Sounding a familiar note, the conservative argument is that the courts can have no role in stipulating how state money is spent because that is the legislature’s sole prerogative. Never mind, they seem to say, that Leandro rulings going back almost 30 years have found that many students are being deprived of the “sound basic” education they are constitutionally entitled to receive.

Medicaid mirage?

If there’s been any notable instance during the current session when the legislature’s Republican leaders have acted clearly in the public interest, it’s been in their movement finally toward support of expanding the state’s Medicaid program.

It’s taken them years to come around, finding excuse after excuse to avoid agreeing that an option first put forward under President Obama’s Affordable Care Act would be beneficial. But the estimated 600,000 North Carolinians who would gain health coverage, along with the struggling hospitals that would receive a revenue boost, might be willing to say better late than never.

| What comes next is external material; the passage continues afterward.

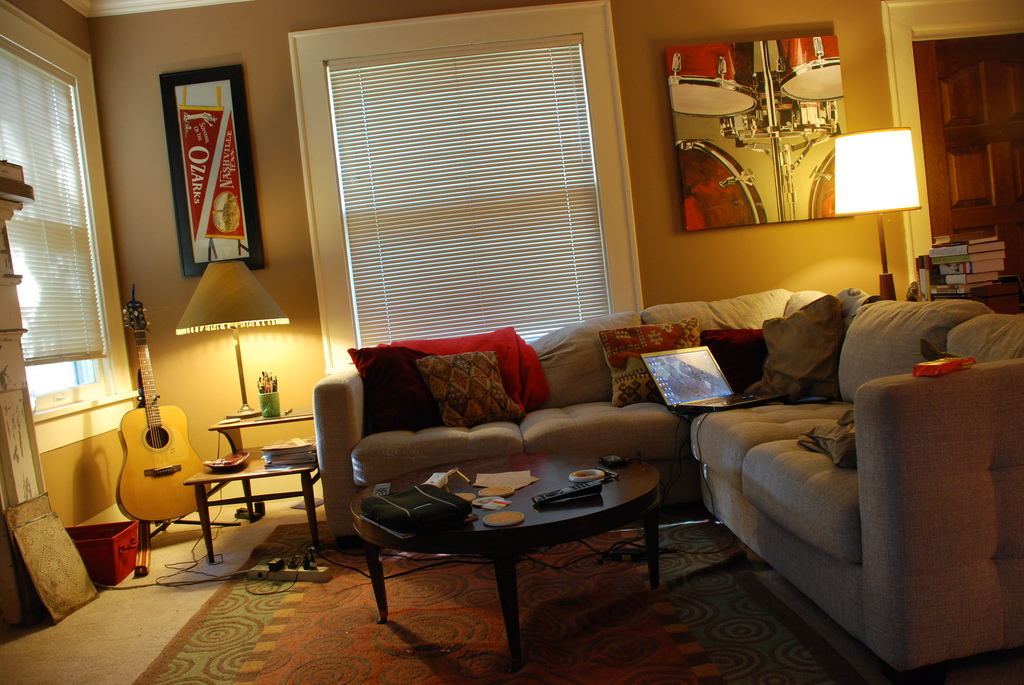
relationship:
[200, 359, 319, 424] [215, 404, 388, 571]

Still, there’s a hang-up that so far has kept this from becoming a done deal. Although the House on Feb. 16 overwhelmingly approved House Bill 76 expanding Medicaid, top senators want to tie it to a loosening of rules meant to control expenditures on costly new health facilities. Whether the so-called Certificate of Need rules do more harm than good is a question perhaps worth debating. But it would border on tragic if Medicaid expansion foundered because of disagreement over this side issue. Far better to address it separately.

The 2023 session is only a month old but as we’ve seen, the tone has been set. Republicans are eager to put their veto override chances to the test, and some of the bills they’re teeing up could prove good candidates to draw a few Democrats across the partisan divide.

It might not be easy for a Democrat from a conservative-leaning district to stand against the  incendiary emotions kindled by the “Parents’ Bill of Rights.” The same could be said about Senate Bill 41, which would make it easier to buy a handgun by scrapping the state’s pistol permit system – just what we need, a critic could say, amid a rising tide of firearms violence and deaths. S.B. 41 has cleared the Senate, and a similar bill, House Bill 50, cleared the House on Feb. 22.

The N.C. Council of Churches has been among the leading advocates of stronger firearms regulations as a way to make our communities safer. That’s in keeping with the principle that we should try to uphold the well-being of our fellow citizens even if it might mean putting a lower priority on our own personal conveniences and desires. S.B. 41– which also would allow handguns on school property used for religious purposes — won’t be the only bill this year that draws opposition from within the Council, but at this point it’s a ready target.